I'm a systems administrator for a medium sized company. Every single time there is a security hole in flash, computers get infected with a virus. I roll out updates as soon as they're available but with enough people going to enough sites, someone gets hit.

That aside, I also can't run flash on my iphone, or my blackberry.

Javascript on the other hand is supported nativity across the board.

The advantages/disadvantages listed on the juggernaut website seem fishy to me.

  1) it's not hack 

  2) I don't know of js crashing your browser *more* then flash 

  3) Any browser that supports flash supports JS 

  4) You can use http over any port as well
With Comet you get the added benefit (which is small or large depending on your implementation) of http caching and you remove reliance on 3rd party libraries.

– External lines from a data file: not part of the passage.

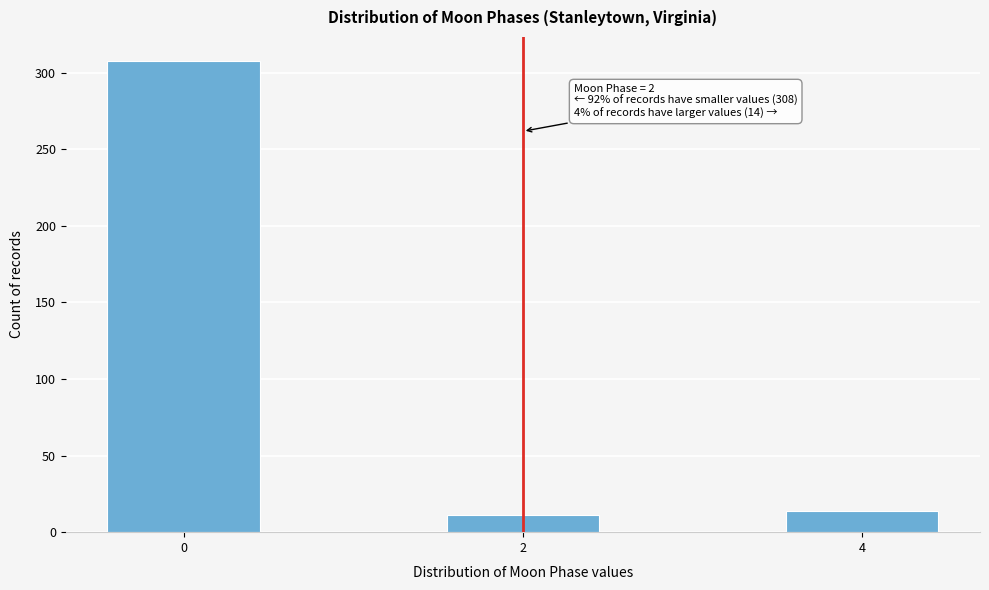

Over which range of the x-axis is the bar tallest?

-0.5 to 0.5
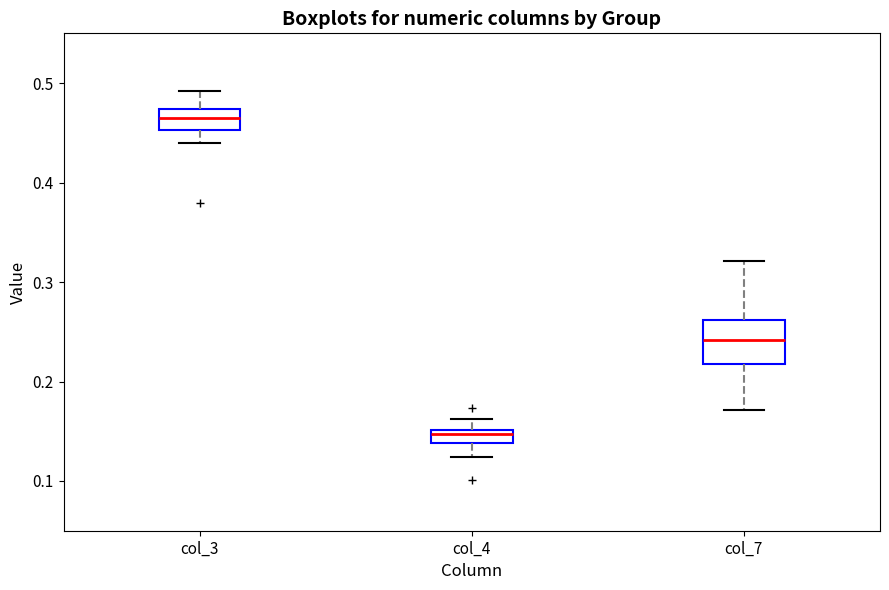

Which box's median line is the lowest?

col_4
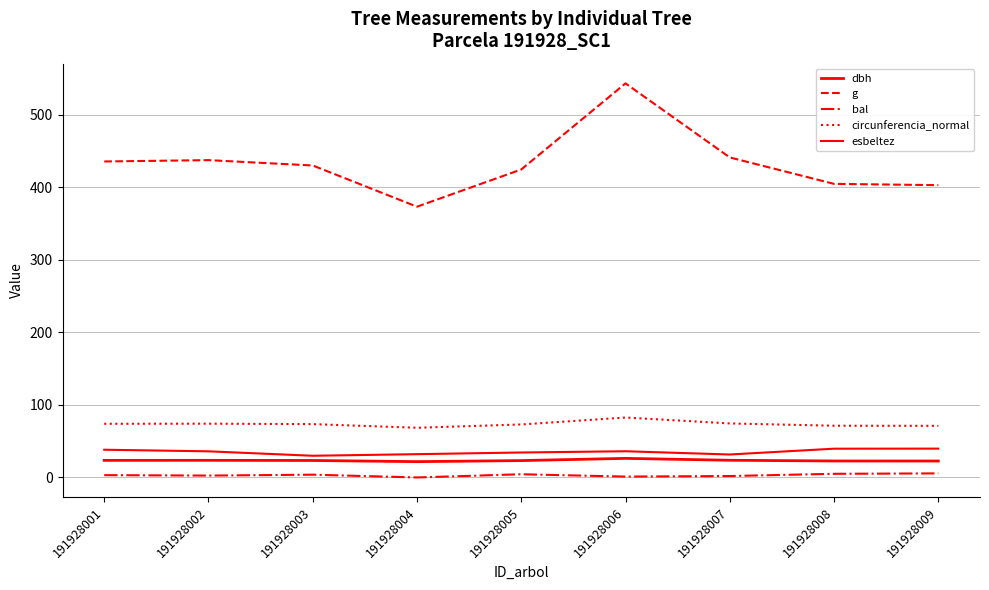

Does the chart have visible grid lines?

Yes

Looks like I just rewrote what was previously mentioned in the articles about juggernaut


iphone? ipod? wii? ds? etc etc?


Nobody asked; Why do you prefer Juggernaut?


Does Google do something like this for their servers for the chat service inside gmail?

I've noticed it can keep http connections open for extremely long times.


http://en.wikipedia.org/wiki/Comet_(programming) is a good ref. Gmail chat does this.


This wiki page covers mostly the frontend part.

The link covers a server side message passing interface.

I just glanced over it (do not use nginx) think it's just a more efficient way for your idle process to know if they need to send anything over the wire or if they can keep idleing.


I do use nginx. This uses a "Simplish HTTP Push Relay Protocol". It's a way for your app (via curl or any other http library) to "connect" to your http clients.

It has a few interesting options. "messages" are passed by a "channel id" and you can have any number of long polling listeners on a channel, or you can error out the first or last connections on a channel so there is only one listener at a time. If you have multiple listeners the message becomes a broadcast.

You also have a configurable amount of memory to buffer messages in the event there is no listener on a channel, or the listener is busy (receiving a message I guess). You can also set limits on number of messages per channel and a timeout.

I can see the advantages of this easily. The connections in nginx are much less resource intensive then a rails or php fast-cgi. You'll end up using much less ram. I know python has twisted and there are few others webservers for other languages, but this would allow me to run a php based chat server and take advantage of long polling.

I like it.


The nginx module is ideal for heavy frameworks like rails, so that you can handle clients waiting for chat messages (for example) on the web server, and not by the heavy framework dispatchers.